HALIFAX -- Nova Scotia RCMP say the shooter in last week’s mass killing wore an authentic uniform during his 13-hour rampage, though investigators have yet to determine how he acquired the clothing.

Nova Scotia RCMP Supt. Darren Campbell said during a briefing on Tuesday that Gabriel Wortman, 51, had four former police vehicles he acquired through auctions, including the one used in the mass killing, which was obtained in the fall of 2019 and was modified with decals and police lights.

Police confirmed he was wearing an authentic RCMP uniform at one point during the killings and changed clothing several times.

“We've learned that the gunman was a collector of many things, including police memorabilia and was in possession of multiple pieces of police uniforms from a variety of agencies,” Campbell said.

Police have yet to confirm where the shooter obtained these uniforms, but Campbell noted there are plenty of avenues to do so, including surplus stores and online auctions.

Campbell also said the shooter was related to retired RCMP officers, but that “at this time, there’s no indication that a former member of the RCMP provided assistance to the gunman or provided them with any police equipment.”

The shooter’s rampage began on the night of April 18, when he assaulted and bound his common-law spouse, who managed to escape and hid overnight in the woods near Portapique, N.S.

Campbell said officers have had several opportunities to interview the woman and “intend” on conducting further interviews with her as the investigation progresses.

“She is a critical witness and it will take some time,” he said. “We are going to spend our time with her.
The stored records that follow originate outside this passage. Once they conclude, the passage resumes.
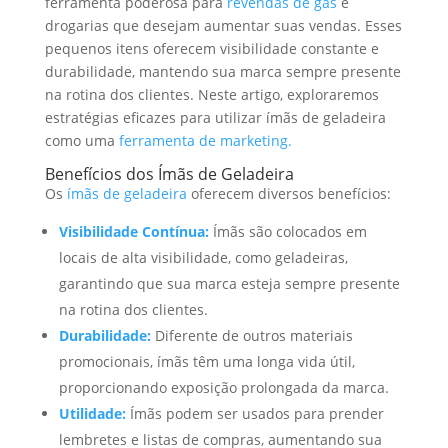
ferramenta poderosa para
revendas de gás
e
drogarias que desejam aumentar suas vendas. Esses
pequenos itens oferecem visibilidade constante e
durabilidade, mantendo sua marca sempre presente
na rotina dos clientes. Neste artigo, exploraremos
estratégias eficazes para utilizar ímãs de geladeira
como uma
ferramenta de marketing.
Benefícios dos Ímãs de Geladeira
Os
ímãs de geladeira
oferecem diversos benefícios:
Visibilidade Contínua:
Ímãs são colocados em
locais de alta visibilidade, como geladeiras,
garantindo que sua marca esteja sempre presente
na rotina dos clientes.
Durabilidade:
Diferente de outros materiais
promocionais, ímãs têm uma longa vida útil,
proporcionando exposição prolongada da marca.
Utilidade:
Ímãs podem ser usados para prender
lembretes e listas de compras, aumentando sua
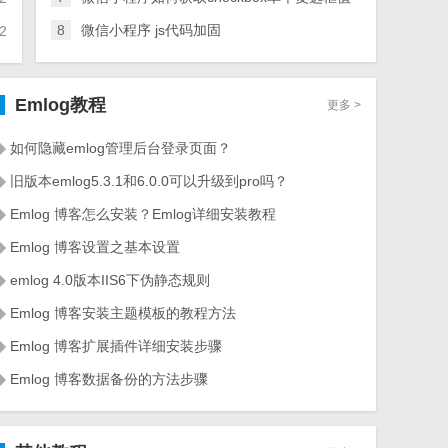
8
微信小程序 js代码加固
2
Emlog教程
更多 >
如何隐藏emlog管理后台登录页面？
旧版本emlog5.3.1和6.0.0可以升级到pro吗？
Emlog 博客怎么安装？Emlog详细安装教程
Emlog 博客设置之基本设置
emlog 4.0版本IIS6下伪静态规则
Emlog 博客安装主题模板的教程方法
Emlog 博客扩展插件详细安装步骤
Emlog 博客数据备份的方法步骤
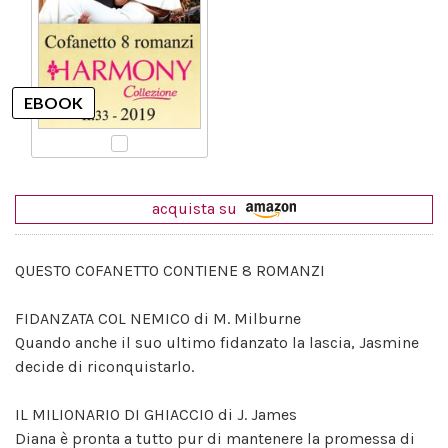
acquista su
QUESTO COFANETTO CONTIENE 8 ROMANZI
FIDANZATA COL NEMICO di M. Milburne
Quando anche il suo ultimo fidanzato la lascia, Jasmine
decide di riconquistarlo.
IL MILIONARIO DI GHIACCIO di J. James
Diana è pronta a tutto pur di mantenere la promessa di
We want to understand everything that she knows.”

After the woman escaped, the attacker then began shooting and setting the homes of several neighbours on fire. Police said Tuesday that eight of the shooter’s 22 victims were found in buildings that had been set on fire.

During the news briefing, officers said nine victims had been killed in fires, but later clarified that they could not yet determine the cause of death for any of the victims and that only eight had been found inside burned structures.

Campbell said that officers now believe the shooter escaped the area of Portapique, N.S. the night of the shooting by driving through a field just a few minutes after police arrived and eventually spent the evening near an industrial area in Debert, N.S.

Officers do not yet know the sequence of events from the time he arrived in the industrial area, until he left Debert the following morning, but from there the shooter made several stops in central and northern Nova Scotia, leaving behind 16 crime scenes and an additional nine victims. The shooter was later shot and killed by police at a gas station in Enfield, N.S.

Police said Tuesday that of the 16 crime scenes they had been investigating, all but five have since been released. Police also said the shooter killed several of his victims’ pets during his rampage.

Two of the scenes investigators have examined are the shooter’s home and business in Dartmouth, N.S., which appeared to have been vacated by the time officers arrived.

“It appeared as if he was mainly using the Portapique residence as his permanent or his more frequented address at this time,” Campbell said.

Officers are currently in the process of interviewing more than 435 witnesses who have come forward thus far with information on the investigation.

The provincial RCMP investigation has expanded to include help from other RCMP detachments across the country, the Halifax Regional Police and the Canadian Border Services Agency.

Campbell would not confirm why the CBSA has been brought into the investigation, but did note that he had said previously that all but one of the shooter’s several weapons had been purchased in the United States.